━━ PAGE TEXT ━━

ILTF provides funds for adaptation and implementation of two college courses: the Native Land Tenure History course addresses historical to current Native land tenure issues, and the Strategic Land Planning course speaks to community-based planning and development for Indian nations.

About the Curriculum

The Native Land Tenure History course includes a guide of potential materials and student outcomes including a sample 15-week course syllabus. It is intended to serve as a starting place for faculty to develop a course particular to the academic field in which it will be offered. The grant does not require that faculty use these materials in any prescribed fashion, but it does require that a college-level course be developed and offered on Indian land tenure issues in the United States.

The course discusses Native land tenure issues and problems currently facing Indian people outlined as an introductory/survey, three or four semester credit, college-level course. Four major Indian land tenure concepts are addressed in this material: historical origins of Native land tenure; major western concepts of Native "property" law; use and management of Native land; and re-acquisition of the Native land base.  Each of the four major concepts has subsequent themes and corresponding topics. While the topics are sufficiently generalized throughout much of Indian Country, the course design allows for each prospective institution or organization to modify the course to suit its particular situation.

━━━
━━ DATASET SECTION ━━

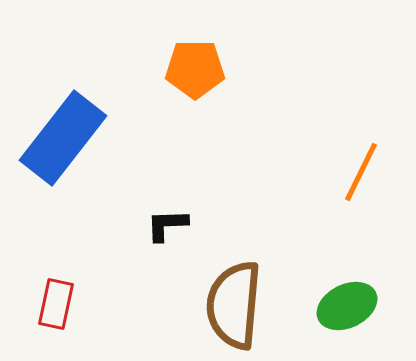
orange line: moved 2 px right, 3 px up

━━━

_WHAT IS EXPECTED_. Reproduce the land tenure course text above word for word, starting with "ILTF provides funds" and going on through "for Indian nations.".

_RESPONSE FOR THIS EXERCISE_.
ILTF provides funds for adaptation and implementation of two college courses: the Native Land Tenure History course addresses historical to current Native land tenure issues, and the Strategic Land Planning course speaks to community-based planning and development for Indian nations.